My grandparents were married in 1919 until my grandfather William Palmer died around 1962 or 1963. My grandmother passed away around 1964 or 1965. I was very young so I don’t remember much about her but I Love her musical sewing box and wind up it every so often just to hear that lovely melody. In my mind’s eye I can still see the brownstone in Harlem where they lived. If I think very quietly and carefully I can envision all the rooms and marveling at my perception of largeness and space.  Then it fades away to St. Albans, Queens and the house on 115th Road where I grew up.  A house that shrank after my parents deaths. Too many memories crowding in on each other so I sold it in 2000.

My parents Edward & Mable Palmer were married for 40 years from 1955 to 1995 when my Dad passed away. My Mom went to join him in 1998.

Marriage was very serious to both my grandparents and parents. It was not a trial run or something to be thrown away or cast aside like we see now.  Eva Gordon was my Grandfather’s second wife as his first wife had passed away. There was a big age gap between them as my Grandfather William Palmer was in or near his 40s and I would guess my Grandmother to be maybe 20 or 21 at the time of their marriage.

Music Sewing Box
Music Sewing Box
Grandma Eva's Music Sewing box
Grandma Eva’s Music Sewing box

All of my grandmothers boy children died from polio except my Dad Edward Gordon Palmer. I can’t even begin to imagine giving birth yet not knowing whether or how long your children would live. I guess that’s why people had so many kids in the 1910s, 1920s & 1930s.  There were so many diseases and no vaccines that it was a miracle if a child lived beyond toddlerhood.

Grandfather William Palmer with 4 of his children at Mt. Morris Park in 1926.  My Dad is not in the photo because he was not born until 1930.
Grandfather William Palmer with 4 of his children at Mt. Morris Park in 1926. My Dad is not in the photo because he was not born until 1930.

Fast forward to December 1955 when my parents Edward and Mable Palmer married. I was born first then my brother Stephen came along in May 1961. By 1963 Stephen was age two and had not spoken a word.

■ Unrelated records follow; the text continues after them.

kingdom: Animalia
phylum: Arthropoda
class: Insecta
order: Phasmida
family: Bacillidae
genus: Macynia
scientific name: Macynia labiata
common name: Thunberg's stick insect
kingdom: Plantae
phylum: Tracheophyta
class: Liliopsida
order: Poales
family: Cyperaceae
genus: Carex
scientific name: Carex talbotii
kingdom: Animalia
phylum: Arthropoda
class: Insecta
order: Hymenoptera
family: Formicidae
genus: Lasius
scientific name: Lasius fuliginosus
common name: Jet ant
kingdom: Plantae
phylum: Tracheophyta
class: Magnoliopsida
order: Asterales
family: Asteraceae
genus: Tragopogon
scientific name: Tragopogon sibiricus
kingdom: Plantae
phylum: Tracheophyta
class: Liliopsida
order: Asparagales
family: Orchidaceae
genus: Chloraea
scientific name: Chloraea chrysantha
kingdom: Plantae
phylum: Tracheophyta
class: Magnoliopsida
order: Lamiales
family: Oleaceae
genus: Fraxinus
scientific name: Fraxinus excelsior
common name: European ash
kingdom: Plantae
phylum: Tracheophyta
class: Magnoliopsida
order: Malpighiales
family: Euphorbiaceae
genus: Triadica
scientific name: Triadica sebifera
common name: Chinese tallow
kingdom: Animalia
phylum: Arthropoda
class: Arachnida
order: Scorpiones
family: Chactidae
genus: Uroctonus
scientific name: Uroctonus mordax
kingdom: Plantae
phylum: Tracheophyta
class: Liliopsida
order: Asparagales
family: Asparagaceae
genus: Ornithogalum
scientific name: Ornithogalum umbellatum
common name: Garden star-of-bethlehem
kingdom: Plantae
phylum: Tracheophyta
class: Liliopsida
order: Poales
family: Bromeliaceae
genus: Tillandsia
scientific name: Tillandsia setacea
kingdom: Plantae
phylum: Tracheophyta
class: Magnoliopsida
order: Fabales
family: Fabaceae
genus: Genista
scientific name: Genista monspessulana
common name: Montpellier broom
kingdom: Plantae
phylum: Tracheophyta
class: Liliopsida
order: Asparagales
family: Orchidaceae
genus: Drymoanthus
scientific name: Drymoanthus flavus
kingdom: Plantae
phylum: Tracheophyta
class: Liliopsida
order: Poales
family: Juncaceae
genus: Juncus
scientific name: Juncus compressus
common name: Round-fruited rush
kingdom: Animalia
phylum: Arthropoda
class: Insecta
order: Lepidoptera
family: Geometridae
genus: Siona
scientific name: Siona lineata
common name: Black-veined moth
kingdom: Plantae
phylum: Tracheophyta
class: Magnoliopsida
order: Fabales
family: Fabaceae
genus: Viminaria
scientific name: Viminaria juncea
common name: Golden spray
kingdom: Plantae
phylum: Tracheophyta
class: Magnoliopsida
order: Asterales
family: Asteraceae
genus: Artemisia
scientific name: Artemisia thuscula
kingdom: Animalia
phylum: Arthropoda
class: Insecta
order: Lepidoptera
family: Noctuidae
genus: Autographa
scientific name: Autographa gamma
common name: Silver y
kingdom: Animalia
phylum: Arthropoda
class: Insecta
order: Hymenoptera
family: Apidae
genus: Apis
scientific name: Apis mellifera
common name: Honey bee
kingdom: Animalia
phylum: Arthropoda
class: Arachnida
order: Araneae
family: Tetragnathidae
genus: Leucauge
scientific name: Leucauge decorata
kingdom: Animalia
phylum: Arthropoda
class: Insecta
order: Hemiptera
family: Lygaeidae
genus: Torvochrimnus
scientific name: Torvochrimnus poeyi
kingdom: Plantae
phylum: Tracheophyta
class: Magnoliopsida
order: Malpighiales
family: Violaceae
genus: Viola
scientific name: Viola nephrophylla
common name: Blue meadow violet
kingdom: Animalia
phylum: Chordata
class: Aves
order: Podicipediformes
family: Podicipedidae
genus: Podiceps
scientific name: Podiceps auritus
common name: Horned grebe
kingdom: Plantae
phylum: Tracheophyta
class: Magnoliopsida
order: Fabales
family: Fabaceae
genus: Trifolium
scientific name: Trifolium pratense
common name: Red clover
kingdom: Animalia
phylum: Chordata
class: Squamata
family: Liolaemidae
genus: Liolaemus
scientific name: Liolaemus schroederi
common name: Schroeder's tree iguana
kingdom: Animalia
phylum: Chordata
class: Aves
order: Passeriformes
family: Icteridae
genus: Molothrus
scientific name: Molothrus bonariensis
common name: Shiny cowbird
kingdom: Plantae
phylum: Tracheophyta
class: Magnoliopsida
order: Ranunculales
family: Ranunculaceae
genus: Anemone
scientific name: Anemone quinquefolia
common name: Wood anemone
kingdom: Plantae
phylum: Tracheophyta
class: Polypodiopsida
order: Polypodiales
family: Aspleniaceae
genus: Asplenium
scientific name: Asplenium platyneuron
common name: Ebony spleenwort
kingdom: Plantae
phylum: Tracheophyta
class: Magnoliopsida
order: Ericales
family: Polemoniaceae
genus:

Doctors back then labeled Stephen “emotionally disturbed” and advised my parents to put him away in an institution. My parents Did Not take the doctors advice but took their son back home, loved him, raised him and taught him as much as they could. For those of you who remember the horrors of Willowbrook you know why my parents could never do that to Stephen.  Today Stephen works and has an active social life.

I say all this about my family history to point out that marriage is no Garden Party. You take the good and the bad the better and the worse and yes in sickness and in health.  Love is not all the sappy romances we read about in books or see on TV or in the movies. Love is the real world. Real Life. Where there are no guarantees but many unseen rewards.

Mable & Edward Palmer
Mable & Edward Palmer

When I hear this melody as sung by The Mills Brothers I envision them all dancing in Heaven.